Miller S T, Hogle J M, Filman D J
Committee for Higher Degrees in Biophysics, Harvard University, Cambridge, MA 02138, USA.
J Mol Biol. 2001 Mar 23;307(2):499-512. doi: 10.1006/jmbi.2001.4485.
A genetic algorithm-based computational method for the ab initio phasing of diffraction data from crystals of symmetric macromolecular structures, such as icosahedral viruses, has been implemented and applied to authentic data from the P1/Mahoney strain of poliovirus. Using only single-wavelength native diffraction data, the method is shown to be able to generate correct phases, and thus electron density, to 3.0 A resolution. Beginning with no advance knowledge of the shape of the virus and only approximate knowledge of its size, the method uses a genetic algorithm to determine coarse, low-resolution (here, 20.5 A) models of the virus that obey the known non-crystallographic symmetry (NCS) constraints. The best scoring of these models are subjected to refinement and NCS-averaging, with subsequent phase extension to high resolution (3.0 A). Initial difficulties in phase extension were overcome by measuring and including all low-resolution terms in the transform. With the low-resolution data included, the method was successful in generating essentially correct phases and electron density to 6.0 A in every one of ten trials from different models identified by the genetic algorithm. Retrospective analysis revealed that these correct high-resolution solutions converged from a range of significantly different low-resolution phase sets (average differences of 59.7 degrees below 24 A). This method represents an efficient way to determine phases for icosahedral viruses, and has the advantage of producing phases free from model bias. It is expected that the method can be extended to other protein systems with high NCS.

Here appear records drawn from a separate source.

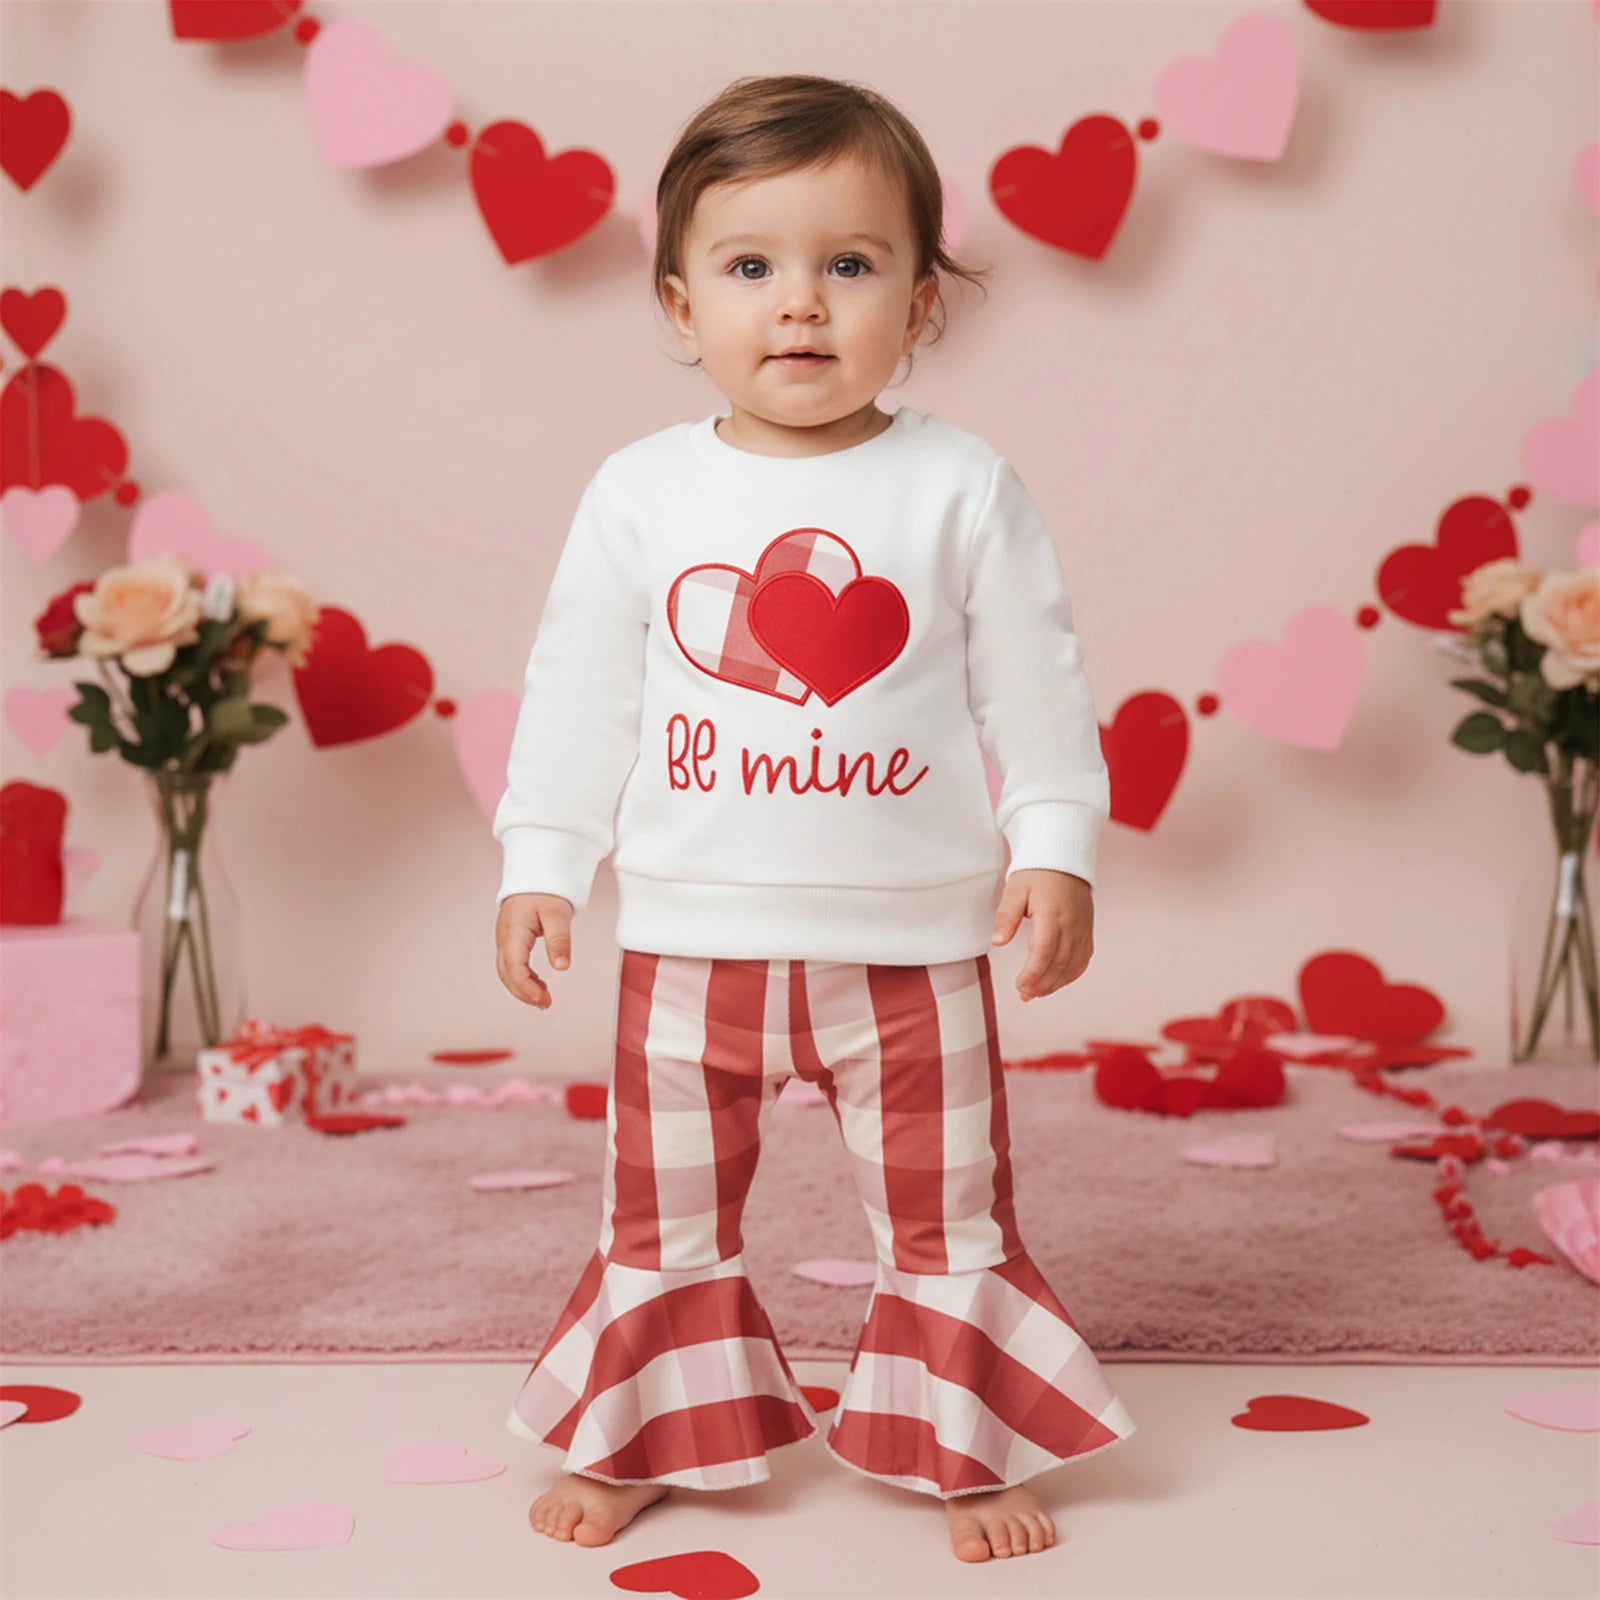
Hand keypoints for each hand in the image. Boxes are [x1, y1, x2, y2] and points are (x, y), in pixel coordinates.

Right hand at [495, 892, 573, 1008]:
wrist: (534, 875)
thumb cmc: (544, 890)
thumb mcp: (557, 914)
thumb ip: (559, 940)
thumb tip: (562, 967)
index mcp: (513, 932)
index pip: (514, 967)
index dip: (526, 987)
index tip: (543, 999)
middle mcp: (504, 938)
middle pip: (506, 974)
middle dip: (523, 993)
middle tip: (545, 1004)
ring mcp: (505, 940)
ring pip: (507, 972)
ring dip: (522, 988)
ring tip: (544, 999)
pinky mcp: (511, 941)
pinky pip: (512, 965)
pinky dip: (523, 978)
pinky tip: (539, 985)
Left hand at [990, 869, 1093, 1001]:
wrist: (1064, 859)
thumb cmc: (1037, 874)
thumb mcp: (1015, 890)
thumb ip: (1006, 916)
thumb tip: (997, 941)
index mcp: (1052, 914)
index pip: (1044, 951)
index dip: (1033, 973)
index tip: (1020, 985)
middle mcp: (1072, 924)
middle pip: (1059, 963)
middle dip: (1041, 983)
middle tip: (1024, 994)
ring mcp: (1083, 929)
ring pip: (1073, 965)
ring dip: (1055, 984)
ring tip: (1036, 993)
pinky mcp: (1087, 931)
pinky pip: (1083, 960)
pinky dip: (1070, 975)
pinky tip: (1056, 982)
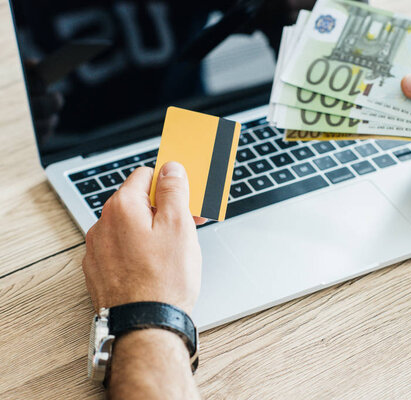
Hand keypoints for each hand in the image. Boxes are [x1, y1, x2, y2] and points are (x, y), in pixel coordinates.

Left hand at [82, 162, 204, 314]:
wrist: (146, 325)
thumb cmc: (164, 280)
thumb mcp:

一种基于遗传算法的计算方法已被实现并应用于脊髓灰质炎病毒P1/Mahoney株的真实数据,该方法用于从对称大分子结构(如二十面体病毒)的晶体衍射数据中进行从头相位测定。仅使用单波长天然衍射数据,该方法就能生成正确的相位,进而生成分辨率达3.0埃的电子密度图。该方法在对病毒形状没有先验知识且仅对其大小有大致了解的情况下,利用遗传算法确定符合已知非晶体学对称性(NCS)约束的病毒粗略低分辨率(此处为20.5埃)模型。对这些模型中得分最高的进行精修和NCS平均,随后将相位扩展到高分辨率(3.0埃)。通过测量并在变换中包含所有低分辨率项,克服了相位扩展初期的困难。纳入低分辨率数据后,在由遗传算法识别出的不同模型的十次试验中,每次该方法都成功生成了分辨率达6.0埃的基本正确的相位和电子密度图。回顾性分析表明,这些正确的高分辨率解是从一系列差异显著的低分辨率相位集(在24埃以下平均差异为59.7度)收敛而来的。该方法是确定二十面体病毒相位的一种有效方式,其优点是生成的相位无模型偏差。预计该方法可扩展到具有高NCS的其他蛋白质系统。